In the material below, find all lines with the string "signin" and copy them.

Source material:
==================================================
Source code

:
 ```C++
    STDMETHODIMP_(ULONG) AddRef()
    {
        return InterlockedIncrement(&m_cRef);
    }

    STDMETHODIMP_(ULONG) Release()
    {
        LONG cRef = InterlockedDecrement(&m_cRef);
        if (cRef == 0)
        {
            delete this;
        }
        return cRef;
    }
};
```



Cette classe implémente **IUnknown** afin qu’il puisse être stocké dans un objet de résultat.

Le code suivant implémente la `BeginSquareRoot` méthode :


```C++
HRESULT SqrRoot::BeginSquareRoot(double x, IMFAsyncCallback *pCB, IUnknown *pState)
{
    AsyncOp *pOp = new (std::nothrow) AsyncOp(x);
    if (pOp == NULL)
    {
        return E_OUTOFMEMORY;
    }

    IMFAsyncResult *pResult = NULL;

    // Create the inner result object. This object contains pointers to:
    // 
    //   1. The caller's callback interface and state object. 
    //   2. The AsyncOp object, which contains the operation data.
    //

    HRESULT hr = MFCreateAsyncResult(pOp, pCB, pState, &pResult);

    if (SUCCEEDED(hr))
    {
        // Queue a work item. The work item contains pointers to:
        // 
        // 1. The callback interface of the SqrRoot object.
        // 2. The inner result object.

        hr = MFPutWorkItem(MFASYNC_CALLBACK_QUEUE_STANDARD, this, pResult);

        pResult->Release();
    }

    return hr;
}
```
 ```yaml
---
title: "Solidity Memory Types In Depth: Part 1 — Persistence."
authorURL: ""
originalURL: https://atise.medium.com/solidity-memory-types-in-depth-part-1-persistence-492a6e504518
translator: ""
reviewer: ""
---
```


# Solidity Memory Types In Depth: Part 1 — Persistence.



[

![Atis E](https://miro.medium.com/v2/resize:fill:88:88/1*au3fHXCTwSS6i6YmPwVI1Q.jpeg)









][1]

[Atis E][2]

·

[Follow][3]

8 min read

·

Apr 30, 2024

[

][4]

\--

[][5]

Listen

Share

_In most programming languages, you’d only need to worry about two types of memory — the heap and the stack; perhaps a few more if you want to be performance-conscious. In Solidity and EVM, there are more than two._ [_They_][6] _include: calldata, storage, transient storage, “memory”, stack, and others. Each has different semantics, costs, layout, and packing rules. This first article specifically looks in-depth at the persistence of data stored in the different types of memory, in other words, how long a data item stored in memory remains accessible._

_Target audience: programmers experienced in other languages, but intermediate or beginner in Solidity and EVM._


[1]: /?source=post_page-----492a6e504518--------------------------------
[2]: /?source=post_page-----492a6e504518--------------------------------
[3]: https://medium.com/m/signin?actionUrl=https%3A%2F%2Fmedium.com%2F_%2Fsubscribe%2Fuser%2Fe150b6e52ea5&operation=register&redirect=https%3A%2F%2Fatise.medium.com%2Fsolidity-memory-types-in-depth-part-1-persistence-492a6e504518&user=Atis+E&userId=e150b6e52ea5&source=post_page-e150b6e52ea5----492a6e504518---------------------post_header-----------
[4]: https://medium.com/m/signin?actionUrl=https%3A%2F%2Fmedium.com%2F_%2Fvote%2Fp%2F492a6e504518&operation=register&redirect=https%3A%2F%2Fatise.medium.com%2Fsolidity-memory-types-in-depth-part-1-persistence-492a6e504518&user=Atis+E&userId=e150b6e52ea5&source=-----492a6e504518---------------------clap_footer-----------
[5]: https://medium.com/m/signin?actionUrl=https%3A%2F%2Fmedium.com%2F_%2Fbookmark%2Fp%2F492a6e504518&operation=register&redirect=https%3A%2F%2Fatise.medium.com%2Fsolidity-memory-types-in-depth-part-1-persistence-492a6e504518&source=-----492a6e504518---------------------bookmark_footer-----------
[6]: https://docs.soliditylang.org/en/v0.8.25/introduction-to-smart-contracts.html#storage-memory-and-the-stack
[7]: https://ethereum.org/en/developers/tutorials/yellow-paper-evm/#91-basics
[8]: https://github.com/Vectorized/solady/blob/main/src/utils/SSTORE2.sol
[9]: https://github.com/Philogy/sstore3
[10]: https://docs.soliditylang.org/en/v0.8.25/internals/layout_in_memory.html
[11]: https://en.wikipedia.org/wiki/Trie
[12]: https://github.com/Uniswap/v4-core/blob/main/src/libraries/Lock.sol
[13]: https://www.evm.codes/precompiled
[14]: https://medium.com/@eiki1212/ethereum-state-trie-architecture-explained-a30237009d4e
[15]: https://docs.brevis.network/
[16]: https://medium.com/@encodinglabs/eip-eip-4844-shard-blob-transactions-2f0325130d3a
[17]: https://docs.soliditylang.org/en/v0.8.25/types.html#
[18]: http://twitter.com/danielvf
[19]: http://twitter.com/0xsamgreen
==================================================
Task response:
[3]: https://medium.com/m/signin?actionUrl=https%3A%2F%2Fmedium.com%2F_%2Fsubscribe%2Fuser%2Fe150b6e52ea5&operation=register&redirect=https%3A%2F%2Fatise.medium.com%2Fsolidity-memory-types-in-depth-part-1-persistence-492a6e504518&user=Atis+E&userId=e150b6e52ea5&source=post_page-e150b6e52ea5----492a6e504518---------------------post_header-----------
[4]: https://medium.com/m/signin?actionUrl=https%3A%2F%2Fmedium.com%2F_%2Fvote%2Fp%2F492a6e504518&operation=register&redirect=https%3A%2F%2Fatise.medium.com%2Fsolidity-memory-types-in-depth-part-1-persistence-492a6e504518&user=Atis+E&userId=e150b6e52ea5&source=-----492a6e504518---------------------clap_footer-----------
[5]: https://medium.com/m/signin?actionUrl=https%3A%2F%2Fmedium.com%2F_%2Fbookmark%2Fp%2F492a6e504518&operation=register&redirect=https%3A%2F%2Fatise.medium.com%2Fsolidity-memory-types-in-depth-part-1-persistence-492a6e504518&source=-----492a6e504518---------------------bookmark_footer-----------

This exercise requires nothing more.